Second, because REDMA falls into a category of laws known as consumer protection legislation:
- purchasers’ motives don’t matter; and
- purchasers’ actual knowledge doesn’t matter.
So, for example, in the Sandcastle case, it didn’t matter that:
- the purchasers were informed of the delays in construction by way of newsletters from the developer, or
- that their contract – which was included in the disclosure statement – expressly allowed for delays.
All that mattered was that the developer failed to amend its disclosure statement to formally advise purchasers of significant delays in construction.
When to amend
The cases are also relevant to the issue of when an amendment must be made to a disclosure statement. REDMA provides that an amendment must be made whenever there is a change to a material fact.

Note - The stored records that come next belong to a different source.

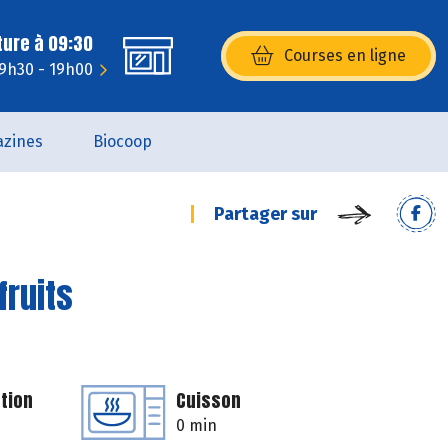
ture à 09:30
Courses en ligne
(s’ouvre dans une nouvelle fenêtr
 9h30 - 19h00
zines
Biocoop
Partager sur
fruits
tion
Cuisson
0 min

As noted, material fact is defined as including any fact which could reasonably be expected to affect the value, price or use of a strata lot; that is a broad definition, especially when viewed through the lens of consumer protection. The Sandcastle case indicated that estimated construction dates are material facts.
Implications for developers
The cases provide some very clear directions for developers:
Err on the side of more disclosure, not less.
The disclosure statement is not a promotional piece. If purchasers might not like the way a particular fact sounds, then almost by definition it is material and should be included in the disclosure statement.
The reality seems to be that few purchasers actually read the disclosure statement until something goes wrong; then they look at it with a magnifying glass. At that point you will want them to see that there was disclosure – for example, that some parking spaces may have low clearance due to overhead HVAC equipment.
When in doubt, amend the disclosure statement.
Second, when in doubt, amend the disclosure statement. There are practical limitations on providing a constant stream of amendments, so be careful with how things are worded. Also be sure to obtain a written acknowledgment of receipt from each purchaser, or at least deliver them in a way that provides evidence of delivery.
Make sure the judge understands the context.
If despite best efforts, you find yourself in court trying to enforce a pre-sale contract, it is important to balance the courts’ categorization of REDMA as consumer protection legislation (conjuring up images of door to door salesmen pushing vacuum cleaners to intimidated seniors) with the purpose of enabling housing to be built. Tens of thousands of new residents arrive in British Columbia each year and the demand for accommodation is met overwhelmingly by new condominiums. A transparent and dependable – and therefore financeable – regime is required to ensure a continuing supply.
Establishing that balance is important because the cases tend to turn largely on whether particular information is material or not, which is essentially a judgment call. Developing projects is a complicated business, with almost daily changes of one kind or another. Interpreting materiality to an illogical extent, dozens of amendments might be required during the course of a project, rendering the pre-sale system unviable.
Lastly, some strategic advice: Add a “closing deposit” to pre-sale agreements.
This advice does not arise from the cases, but puts the developer in a position to keep deposit monies and avoid going to court altogether.
Section 18(4) of REDMA requires the lawyer or realtor who is holding pre-sale deposit monies in trust to pay those funds out to the developer if the developer certifies that a purchaser has failed to pay a subsequent deposit. On the other hand, if a purchaser pays all deposits but then refuses to close, the deposit holder has no choice but to hold onto the deposit until either the parties settle or there is a court order.
So, it can be useful to provide for an additional deposit due very shortly before closing. If the purchaser is going to refuse to close, then they will often not pay this deposit. Once the developer certifies that the purchaser has failed to pay that final deposit the lawyer or realtor holding the deposits must release the previous deposits to the developer, which may provide a practical resolution.